My second attempt was about proving to myself that I could still perform as Corporate Me whilst nailing it as a fully hands-on Super Mum. Why couldn't I continue as the spontaneous, yoga-loving, carefree me I like to think I was BC (before child)? The anxiety I experienced whilst pregnant was a one off, wasn't it? An isolated case brought on by a particularly bad manager (the bully I referred to in a previous post) and a significant life event. I didn't need to go back to work, I'd been very careful with my money over the years and dreamed of starting my own business one day. Most importantly, I didn't want to miss a single moment of those precious early years. The days are long but the years are short, as the parents who came before me would say. Yet, I jumped back in with two feet, without the right support, no self care, but full of enthusiasm and a genuine passion to do well. This was the biggest role of my career, at the firm I aspired to be for as long as I care to remember.


Two months into the new job, my mental health appeared to go downhill quite rapidly. I felt deeply unhappy, as I smiled to anyone and everyone I passed in the corridors. Many days I would leave the house before my daughter awoke and return after she'd gone to bed. But this was more than Mothers Guilt*, which is constant and something I've learnt to live with. I worked for a kind man who was supportive of my return-to-work situation, but obviously we weren't working in a biscuit factory. Unlike before, this time the pressure came from within. Yet with the right help I truly believe I wouldn't have spiralled, so deep, so quickly. I worried about the big, the small, the things that hadn't happened, irrelevant things. Worry turned to tiredness, tears and desperation - this happened over a period of weeks. It became clear that I hadn't fully dealt with the trauma experienced some years earlier. Flashbacks triggered by words, in meetings, certain personalities and even physical similarities in people. The mind was playing cruel tricks on me. I thought the workplace had moved on and I'd been left behind. But that wasn't the truth, for the most part the office politics, business challenges and day-to-day events, were the same.
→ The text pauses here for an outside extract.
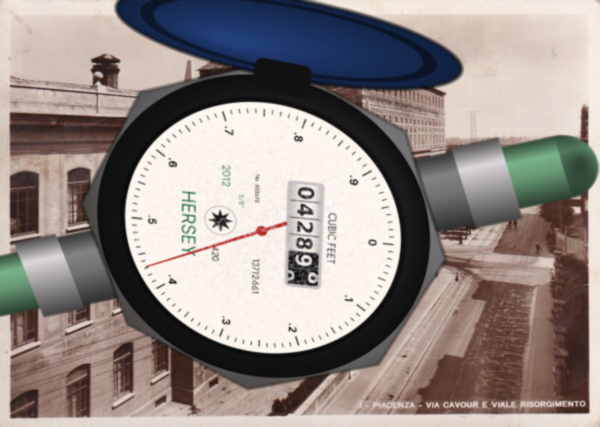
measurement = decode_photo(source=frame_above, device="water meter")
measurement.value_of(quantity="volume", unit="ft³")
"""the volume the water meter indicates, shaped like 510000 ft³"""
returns 42898.43 ft³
Getting the right help, in the end, pulled me out of this desperate hole. For me that was talking to a professional coach, which I refer to in a previous post, plus some self exploration and discovery. Ultimately, I made a choice to leave the career I'd loved for 22 years. A choice I didn't realise I had (which was part of the problem), but it was always there. I chose a lifestyle that keeps my mind happy and healthy every day, with an acceptable blip here and there. These days, the only thing that keeps me awake at night is my daughter snoring, and that's just fine.



The Corporate Mind by Ann Camargo



*Mother's Guilt doesn't need much explanation - you do your best but it's never enough, you question what's right or wrong, you blame yourself for everything the baby does or doesn't do and at what stage they do or don't do it. I've worked with many Dads who experience their own version of this - they want to be more present to care for the new Mum and their new arrival, but they feel useless, they're exhausted too, the pressure to provide, get that promotion, that much needed pay-rise. The magnitude of becoming a father can hit them hard and shouldn't be underestimated.